Fact: The application to obtain a SNAP permit is free. The application can be completed online, where you will be required to submit various information and documentation about your business. The approval time varies, but on average takes approximately 45 days.
Myth 5: It is expensive to accept EBT payments.
Fact: Once your SNAP permit is approved, you’ll need to have the right equipment to accept Electronic Benefits Transfer (EBT) cards.
SNAP recipients use EBT cards to claim their benefits and pay for SNAP-approved purchases. They are payment cards with magstripes and operate similarly to credit and debit cards. You’ll need to have a terminal with a keypad so that recipients can input their PINs. If you already have the hardware, it will need to be programmed to accept EBT cards.
It’s important to check with your payment processor about processing rates for EBT cards. Some businesses qualify for free processing equipment from FNS which can make accepting SNAP even more profitable for independent grocers.
Sekure offers POS solutions for independent grocers with functionalities that facilitate SNAP and EBT payment acceptance. Our payment specialists can create a right-sized POS system that will enable you to accept EBT payments and grow your business.
Myth 6: SNAP isn't profitable - it wouldn't be a good decision for my business to accept SNAP.
Fact: According to the NGA, “SNAP purchase activity at retail stores was responsible for generating more than $1.0 billion for 2020 federal tax receipts”. Of that revenue, small grocers make up only a slim portion, with superstores and online grocers taking the bulk of the pie. When small, local grocery stores accept SNAP in their stores and online, they are better able to compete against the online giants and chain superstores that undercut their profitability.
For retailers, EBT purchases result in higher profit margins for retailers. Since they are issued by the government rather than a credit card issuing bank, EBT purchases are not subject to interchange fees, though they are still subject to processing fees.
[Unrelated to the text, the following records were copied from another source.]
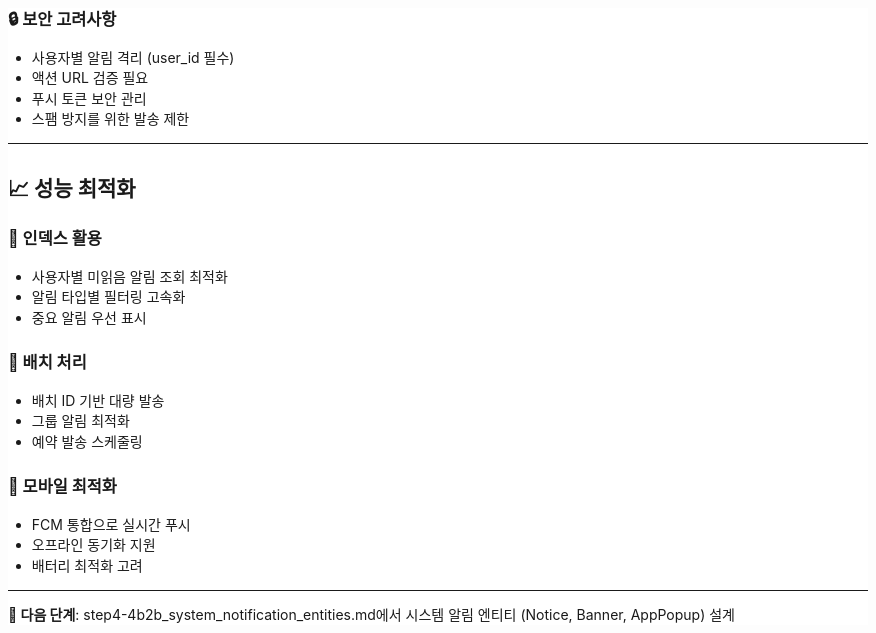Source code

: ### 🔒 보안 고려사항
- 사용자별 알림 격리 (user_id 필수)
- 액션 URL 검증 필요
- 푸시 토큰 보안 관리
- 스팸 방지를 위한 발송 제한

---

## 📈 성능 최적화

### 💾 인덱스 활용
- 사용자별 미읽음 알림 조회 최적화
- 알림 타입별 필터링 고속화
- 중요 알림 우선 표시

### 🚀 배치 처리
- 배치 ID 기반 대량 발송
- 그룹 알림 최적화
- 예약 발송 스케줄링

### 📱 모바일 최적화
- FCM 통합으로 실시간 푸시
- 오프라인 동기화 지원
- 배터리 최적화 고려

---

**📝 다음 단계**: step4-4b2b_system_notification_entities.md에서 시스템 알림 엔티티 (Notice, Banner, AppPopup) 설계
Since SNAP is not yet widely available online or via grocery delivery - being able to accept SNAP at the Point of Sale represents a massive opportunity for independent grocers to grow their local customer base and ensure SNAP recipients in your community are able to provide wholesome, healthy meals for their families.
Misconceptions about SNAP result in lost opportunities for both potential recipients and independent grocers. Even though the application process for SNAP is relatively straightforward, it's best to contact FNS or your payment processor to make sure that you have the right POS system to easily accept EBT cards & track sales in case of a potential audit.